### WORK INSTRUCTIONS
(1) In the forum thread on an ancestor who married twice, which commune refused to issue a residence card without a divorce decree?
(2) List each distinct username that appears as a post header in the forum thread on an ancestor who married twice.

### EXTRACT PROVIDED
------------------------------------------------------------

# Jure Sanguinis - Ancestor Married Twice



## jamesws (Dec 2, 2017)

Hello all,

I am in the process of applying for Italian citizenship by 'jure sanguinis' through my great grandfather. He had a wife in Italy who he did not divorce before leaving for Australia where he met my great grandmother and started a new family. Will the fact that he still had a wife in Italy, and that his marriage to my great grandmother was a second marriage have any impact on my eligibility for citizenship?

Any advice would be appreciated, thank you!


----------



## NickZ (Jun 26, 2009)

It shouldn't.


----------



## Italia-Mx (Jan 14, 2009)

Yes, it probably will. Your great-grandfather abandoned a wife in Italy and possibly children who you don't know about and then remarried in another country without getting divorced. That is called Bigamy and it's a crime in Italy. I don't know of any case where the descendant of an Italian bigamist has been recognized with citizenship because Italy does not want those people coming back to live in Italy as there could be some sort of vendetta involving the family that was abandoned.


----------



## rpbalbis (Jun 26, 2012)

Italia-Mx said:


> Yes, it probably will. Your great-grandfather abandoned a wife in Italy and possibly children who you don't know about and then remarried in another country without getting divorced. That is called Bigamy and it's a crime in Italy. *I don't know of any case where the descendant of an Italian bigamist has been recognized with citizenship because Italy does not want those people coming back to live in Italy as there could be some sort of vendetta involving the family that was abandoned*.


I feel sorry to say it, but this has to be the most asinine contribution to this forum ever... Congratulazione!


----------



## Italia-Mx (Jan 14, 2009)

So rpbalbis, please enlighten us with your opinion on how it should be handled. Thanks.


----------



## Italia-Mx (Jan 14, 2009)

rpbalbis said:


> I feel sorry to say it, but this has to be the most asinine contribution to this forum ever... Congratulazione!


Furthermore, Italy offers monogamous marriage only which does not allow for polygamy or bigamy. If an Italian living in Italy in a monogamous marriage committed bigamy, he could expect to go to jail so why do you think it's OK for him to commit bigamy in another country and have his descendants be rewarded for it?

Regarding a vendetta. While the case I'm familiar with didn't involve obtaining citizenship, it did involve a second family returning to an ancestral homeland and being rebuffed by the original family that was abandoned.

So, again, please explain to the forum why this could never happen. Grazie.


----------



## panama rick (Oct 15, 2014)

FYI. We just finished my wife's jure sanguinis. And although the courts recognized her right to citizenship the commune of Teramo would not issue her residence card without a divorice decree from a previous marriage. I know this is not quite the same, but Italy takes this issue seriously.


----------



## Bevdeforges (Nov 16, 2007)

------------------------------------------------------------

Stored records
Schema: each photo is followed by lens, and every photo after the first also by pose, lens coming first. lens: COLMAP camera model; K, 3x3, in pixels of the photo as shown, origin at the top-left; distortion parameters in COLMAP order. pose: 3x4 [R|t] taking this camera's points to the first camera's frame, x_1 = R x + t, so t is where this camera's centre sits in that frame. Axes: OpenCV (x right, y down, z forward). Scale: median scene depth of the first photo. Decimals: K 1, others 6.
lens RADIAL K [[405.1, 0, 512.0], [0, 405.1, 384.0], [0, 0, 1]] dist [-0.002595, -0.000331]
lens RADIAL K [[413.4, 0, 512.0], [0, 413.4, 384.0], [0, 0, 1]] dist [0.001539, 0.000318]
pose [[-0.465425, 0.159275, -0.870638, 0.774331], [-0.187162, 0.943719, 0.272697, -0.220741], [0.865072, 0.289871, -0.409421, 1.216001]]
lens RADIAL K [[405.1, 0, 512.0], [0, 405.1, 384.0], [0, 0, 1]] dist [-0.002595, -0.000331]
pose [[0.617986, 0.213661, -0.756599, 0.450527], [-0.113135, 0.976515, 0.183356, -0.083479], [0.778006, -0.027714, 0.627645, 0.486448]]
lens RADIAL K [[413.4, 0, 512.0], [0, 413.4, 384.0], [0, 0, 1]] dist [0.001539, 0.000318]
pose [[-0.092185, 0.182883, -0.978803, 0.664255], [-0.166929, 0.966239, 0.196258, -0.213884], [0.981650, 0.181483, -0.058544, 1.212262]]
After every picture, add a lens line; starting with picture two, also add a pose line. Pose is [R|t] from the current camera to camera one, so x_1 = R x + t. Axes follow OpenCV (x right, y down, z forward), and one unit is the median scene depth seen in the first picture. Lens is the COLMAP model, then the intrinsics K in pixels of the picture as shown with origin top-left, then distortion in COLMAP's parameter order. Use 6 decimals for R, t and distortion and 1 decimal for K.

------------------------------------------------------------

### EXERCISE SOLUTIONS
(1) The commune of Teramo.

(2) jamesws, NickZ, Italia-Mx, rpbalbis, panama rick, Bevdeforges